- TASK INSTRUCTIONS
Repeat every record exactly as written.

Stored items
=== Begin Enclosure ===
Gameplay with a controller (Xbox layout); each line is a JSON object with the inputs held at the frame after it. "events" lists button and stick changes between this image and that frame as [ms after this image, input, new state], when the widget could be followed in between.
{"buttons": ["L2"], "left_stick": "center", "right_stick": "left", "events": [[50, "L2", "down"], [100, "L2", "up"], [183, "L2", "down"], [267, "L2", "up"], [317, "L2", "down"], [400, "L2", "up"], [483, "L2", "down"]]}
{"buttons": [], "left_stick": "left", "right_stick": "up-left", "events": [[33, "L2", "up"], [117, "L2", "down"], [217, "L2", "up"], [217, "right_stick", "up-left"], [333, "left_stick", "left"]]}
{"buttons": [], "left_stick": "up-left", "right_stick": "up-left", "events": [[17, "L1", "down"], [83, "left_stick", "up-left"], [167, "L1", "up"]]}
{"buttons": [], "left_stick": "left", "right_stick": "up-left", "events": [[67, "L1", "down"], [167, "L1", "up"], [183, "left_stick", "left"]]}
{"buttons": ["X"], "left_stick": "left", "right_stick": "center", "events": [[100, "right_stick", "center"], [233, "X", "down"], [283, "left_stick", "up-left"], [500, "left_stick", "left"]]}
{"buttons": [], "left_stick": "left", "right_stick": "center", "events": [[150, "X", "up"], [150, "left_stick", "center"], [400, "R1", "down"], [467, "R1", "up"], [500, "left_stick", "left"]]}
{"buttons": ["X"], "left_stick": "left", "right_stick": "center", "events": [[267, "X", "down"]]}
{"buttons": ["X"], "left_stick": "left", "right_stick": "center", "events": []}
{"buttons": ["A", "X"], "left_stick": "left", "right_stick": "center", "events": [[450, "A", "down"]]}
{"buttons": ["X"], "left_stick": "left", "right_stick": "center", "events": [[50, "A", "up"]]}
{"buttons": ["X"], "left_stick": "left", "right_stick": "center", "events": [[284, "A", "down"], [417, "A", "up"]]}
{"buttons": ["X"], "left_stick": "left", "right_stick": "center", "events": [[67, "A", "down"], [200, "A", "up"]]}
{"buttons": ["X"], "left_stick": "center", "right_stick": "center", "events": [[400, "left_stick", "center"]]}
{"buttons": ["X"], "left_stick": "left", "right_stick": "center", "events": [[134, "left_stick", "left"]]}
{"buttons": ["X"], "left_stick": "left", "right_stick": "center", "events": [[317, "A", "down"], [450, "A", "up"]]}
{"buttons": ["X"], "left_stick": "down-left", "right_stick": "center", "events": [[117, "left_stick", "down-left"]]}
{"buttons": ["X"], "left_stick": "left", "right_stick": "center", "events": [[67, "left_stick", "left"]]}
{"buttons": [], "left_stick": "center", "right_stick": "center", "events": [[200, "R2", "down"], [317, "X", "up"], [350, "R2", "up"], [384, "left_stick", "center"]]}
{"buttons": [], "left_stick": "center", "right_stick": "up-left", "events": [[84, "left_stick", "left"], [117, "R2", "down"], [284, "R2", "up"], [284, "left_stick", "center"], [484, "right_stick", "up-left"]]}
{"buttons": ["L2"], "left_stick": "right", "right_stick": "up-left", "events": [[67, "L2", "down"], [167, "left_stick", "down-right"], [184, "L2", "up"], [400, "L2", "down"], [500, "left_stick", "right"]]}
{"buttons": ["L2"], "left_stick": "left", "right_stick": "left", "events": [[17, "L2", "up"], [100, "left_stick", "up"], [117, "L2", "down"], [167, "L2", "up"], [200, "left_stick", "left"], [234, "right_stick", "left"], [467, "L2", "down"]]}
=== End Enclosure ===
- EXERCISE OUTPUT
Gameplay with a controller (Xbox layout); each line is a JSON object with the inputs held at the frame after it. "events" lists button and stick changes between this image and that frame as [ms after this image, input, new state], when the widget could be followed in between.
{"buttons": ["L2"], "left_stick": "center", "right_stick": "left", "events": [[50, "L2", "down"], [100, "L2", "up"], [183, "L2", "down"], [267, "L2", "up"], [317, "L2", "down"], [400, "L2", "up"], [483, "L2", "down"]]}
{"buttons": [], "left_stick": "left", "right_stick": "up-left", "events": [[33, "L2", "up"], [117, "L2", "down"], [217, "L2", "up"], [217, "right_stick", "up-left"], [333, "left_stick", "left"]]}
{"buttons": [], "left_stick": "up-left", "right_stick": "up-left", "events": [[17, "L1", "down"], [83, "left_stick", "up-left"], [167, "L1", "up"]]}
{"buttons": [], "left_stick": "left", "right_stick": "up-left", "events": [[67, "L1", "down"], [167, "L1", "up"], [183, "left_stick", "left"]]}
{"buttons": ["X"], "left_stick": "left", "right_stick": "center", "events": [[100, "right_stick", "center"], [233, "X", "down"], [283, "left_stick", "up-left"], [500, "left_stick", "left"]]}
{"buttons": [], "left_stick": "left", "right_stick": "center", "events": [[150, "X", "up"], [150, "left_stick", "center"], [400, "R1", "down"], [467, "R1", "up"], [500, "left_stick", "left"]]}
{"buttons": ["X"], "left_stick": "left", "right_stick": "center", "events": [[267, "X", "down"]]}
{"buttons": ["X"], "left_stick": "left", "right_stick": "center", "events": []}
{"buttons": ["A", "X"], "left_stick": "left", "right_stick": "center", "events": [[450, "A", "down"]]}
{"buttons": ["X"], "left_stick": "left", "right_stick": "center", "events": [[50, "A", "up"]]}
{"buttons": ["X"], "left_stick": "left", "right_stick": "center", "events": [[284, "A", "down"], [417, "A", "up"]]}
{"buttons": ["X"], "left_stick": "left", "right_stick": "center", "events": [[67, "A", "down"], [200, "A", "up"]]}
{"buttons": ["X"], "left_stick": "center", "right_stick": "center", "events": [[400, "left_stick", "center"]]}
{"buttons": ["X"], "left_stick": "left", "right_stick": "center", "events": [[134, "left_stick", "left"]]}
{"buttons": ["X"], "left_stick": "left", "right_stick": "center", "events": [[317, "A", "down"], [450, "A", "up"]]}
{"buttons": ["X"], "left_stick": "down-left", "right_stick": "center", "events": [[117, "left_stick", "down-left"]]}
{"buttons": ["X"], "left_stick": "left", "right_stick": "center", "events": [[67, "left_stick", "left"]]}
{"buttons": [], "left_stick": "center", "right_stick": "center", "events": [[200, "R2", "down"], [317, "X", "up"], [350, "R2", "up"], [384, "left_stick", "center"]]}
{"buttons": [], "left_stick": "center", "right_stick": "up-left", "events": [[84, "left_stick", "left"], [117, "R2", "down"], [284, "R2", "up"], [284, "left_stick", "center"], [484, "right_stick", "up-left"]]}
{"buttons": ["L2"], "left_stick": "right", "right_stick": "up-left", "events": [[67, "L2", "down"], [167, "left_stick", "down-right"], [184, "L2", "up"], [400, "L2", "down"], [500, "left_stick", "right"]]}
{"buttons": ["L2"], "left_stick": "left", "right_stick": "left", "events": [[17, "L2", "up"], [100, "left_stick", "up"], [117, "L2", "down"], [167, "L2", "up"], [200, "left_stick", "left"], [234, "right_stick", "left"], [467, "L2", "down"]]}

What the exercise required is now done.